• **EXCERPTED DATA**:
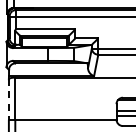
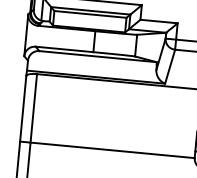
line: (8, 100) -> (22, 110), dashed -> solid

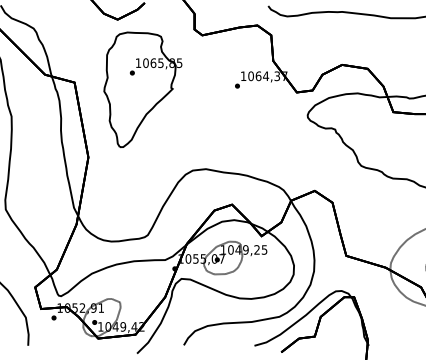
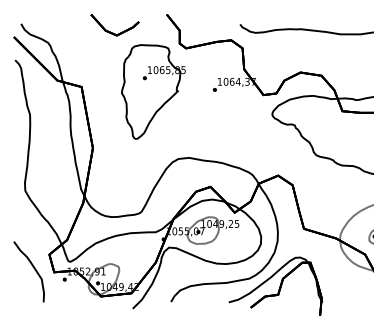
part: (142, 89) -> (153, 91), moved

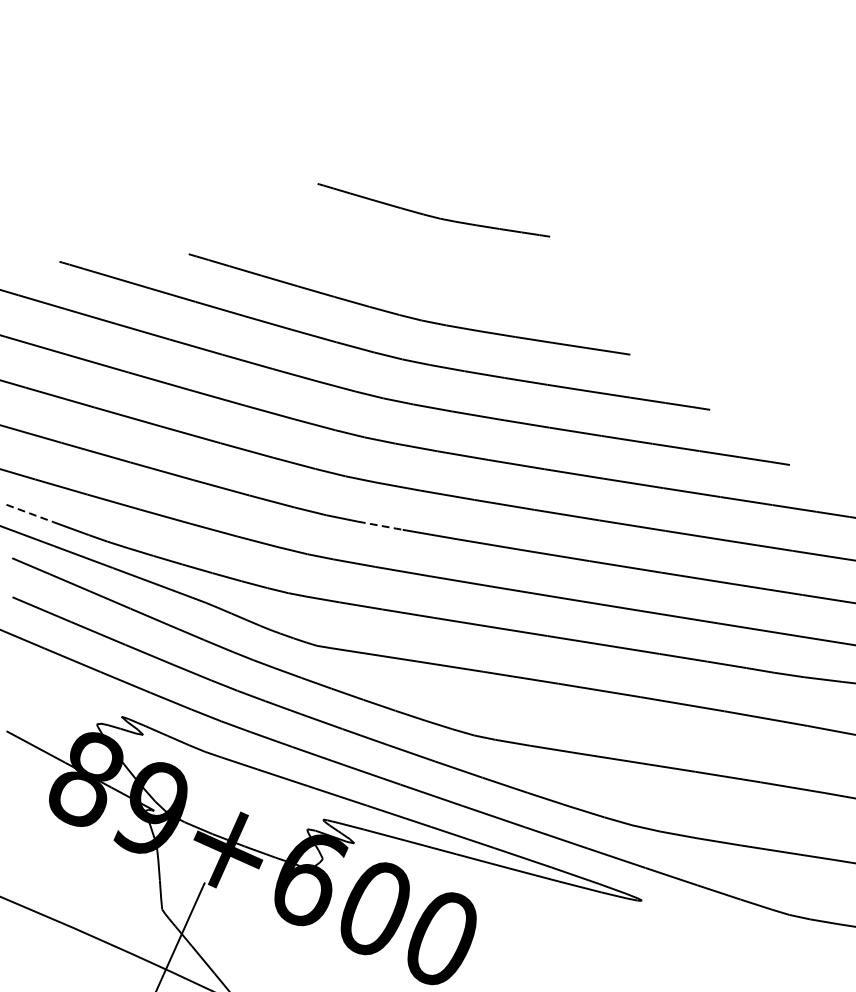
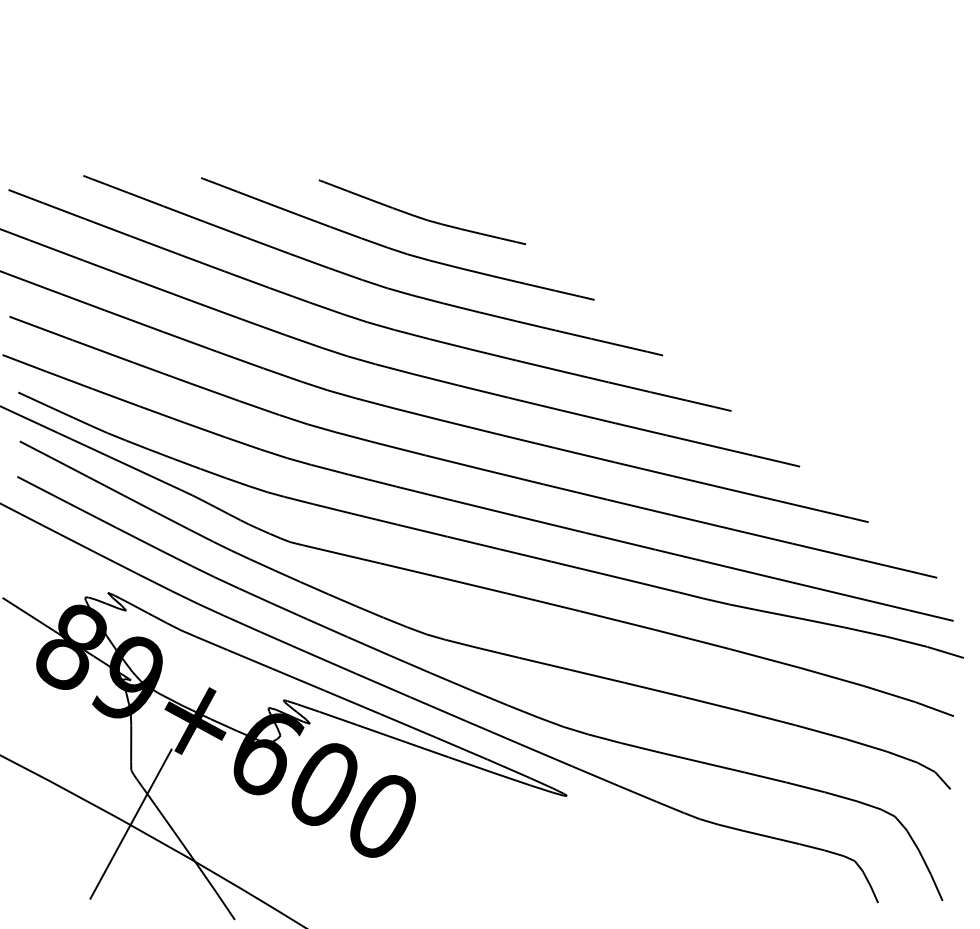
part: (433, 210) -> (422, 212), moved
line: (30, 513) -> (39, 402), dashed -> solid
line: (379, 525) -> (355, 437), dashed -> solid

• **THE TASK**: Word for word, quote the lines from the line containing "line: (30, 513) -> (39, 402), dashed -> solid" through the end of the material, both included, and nothing else.

• **TASK OUTPUT**:
line: (30, 513) -> (39, 402), dashed -> solid
line: (379, 525) -> (355, 437), dashed -> solid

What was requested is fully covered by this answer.